L’Angola resta uno degli esempi migliori per capire il rapporto tra Cina e il Continente africano.

Qui il Governo ha deciso che il 70% dei lavori pubblici deve andare alle imprese cinesi, anche se la maggior parte di queste non impiega personale angolano.

A Luanda anche i mercati tradizionali di Luanda si sono riempiti di mercanzie cinesi: il gigante asiatico sta infatti occupando anche gli spazi del piccolo commercio.

La nuova Via della Seta e il Filo di Perle

Davanti all’aumento dei costi di produzione dei prodotti cinesi, e il calo dell’economia nazionale, Pechino ha presentato nel mese di maggio la propria soluzione per rilanciare le sue esportazioni diminuendo i costi di trasporto e di logistica.

La nuova Via della Seta (BRI Belt and Road Initiative, Una cintura una strada), ideata dal presidente Xi Jinping punta a costruire una rete globale di infrastrutture lungo le quali far scorrere i prodotti cinesi.

I progetti prevedono investimenti internazionali per 900 miliardi di dollari nei prossimi 5-10 anni; 502 miliardi in 62 Paesi entro il 2021. L’idea dei cinesi, ipotizzata già nel 2013 era quella di connettere Cina ed Europa con corridoi terrestri e marittimi attraversando l’Asia e toccando l’Africa. Al momento ci sono sei percorsi tracciati sulle mappe.

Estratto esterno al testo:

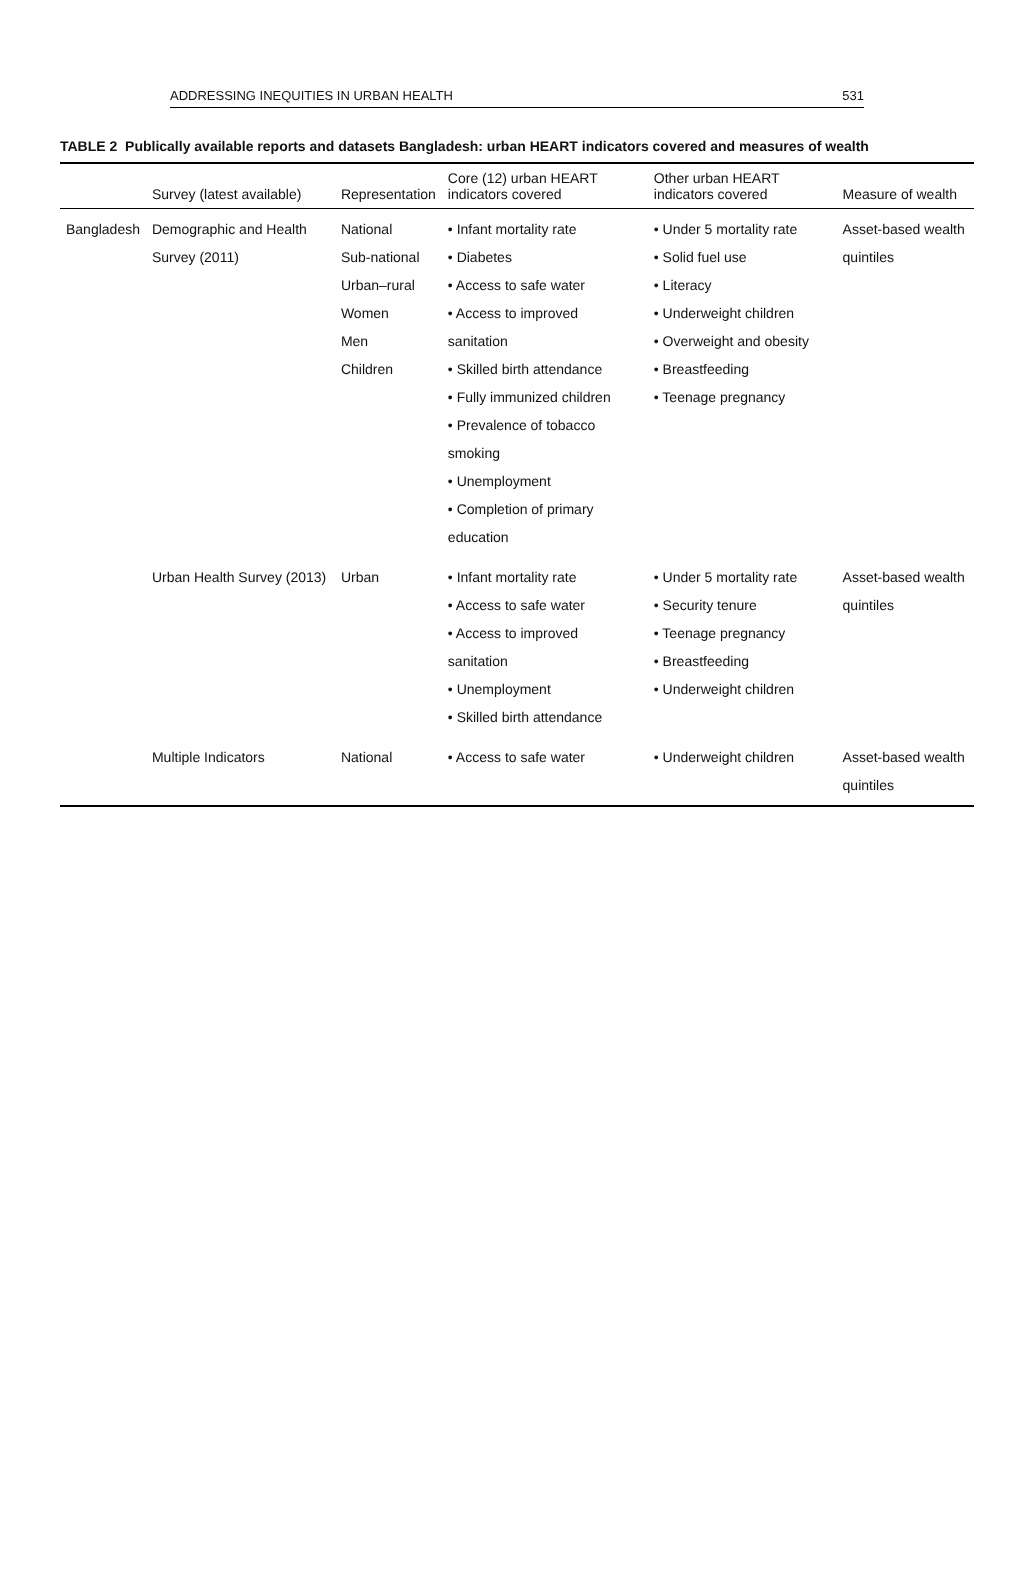ADDRESSING INEQUITIES IN URBAN HEALTH 531
TABLE 2 Publically available reports and datasets Bangladesh: urban HEART indicators covered and measures of wealth
| | Survey (latest available) | Representation | Core (12) urban HEART indicators covered | Other urban HEART indicators covered | Measure of wealth |
| --- | --- | --- | --- | --- | --- |
| Bangladesh | Demographic and Health Survey (2011) | National Sub-national Urban–rural Women Men Children | • Infant mortality rate • Diabetes • Access to safe water • Access to improved sanitation • Skilled birth attendance • Fully immunized children • Prevalence of tobacco smoking • Unemployment • Completion of primary education | • Under 5 mortality rate • Solid fuel use • Literacy • Underweight children • Overweight and obesity • Breastfeeding • Teenage pregnancy | Asset-based wealth quintiles |
| | Urban Health Survey (2013) | Urban | • Infant mortality rate • Access to safe water • Access to improved sanitation • Unemployment • Skilled birth attendance | • Under 5 mortality rate • Security tenure • Teenage pregnancy • Breastfeeding • Underweight children | Asset-based wealth quintiles |
| | Multiple Indicators | National | • Access to safe water | • Underweight children | Asset-based wealth quintiles |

Punto focale della nuova via sono le installazioni portuarie. Pechino punta infatti a realizzare una decina di porti per agevolare il commercio che in Africa si svolge per il 90% via mare

Ma non solo porti. Il progetto parla anche di autostrade, linee ferroviarie ad alta velocità, reti elettriche.

Negli accordi è previsto un ruolo centrale anche per l’Egitto, che diventerà uno dei protagonisti della Nuova Via della Seta.

Accanto a la Nuova via della Seta si affianca un’altra strategia, quella del “Filo di Perle”. Protagonisti in questo caso il mare e la regione dell’Oceano Indiano. L’isola cinese di Hainan sarebbe il punto di partenza di una via marittima che collegherebbe la Cina in Medioriente con il Pakistan e a Gibuti nel Corno d’Africa.

Questa strategia, avviata dalla Cina nel 2005, comporta l’investimento in infrastrutture civili come porti, oleodotti, strade, gasdotti all’interno di Paesi alleati che garantirebbero quindi sicurezza e basi alleate all’interno dell’Oceano Indiano.

Intorno al nodo cruciale della sicurezza e del fattore commerciale ruota infatti tutta la strategia.

Le basi alleate consentono infatti alle navi cinesi di avere una passaggio facile e veloce attraverso tre degli stretti più ricchi e pericolosi del mondo: stretto di Bab al Mandeb (tra Yemen e Gibuti), stretto di Aden (tra Iran e Oman) e stretto di Malacca (tra Indonesia e Malesia).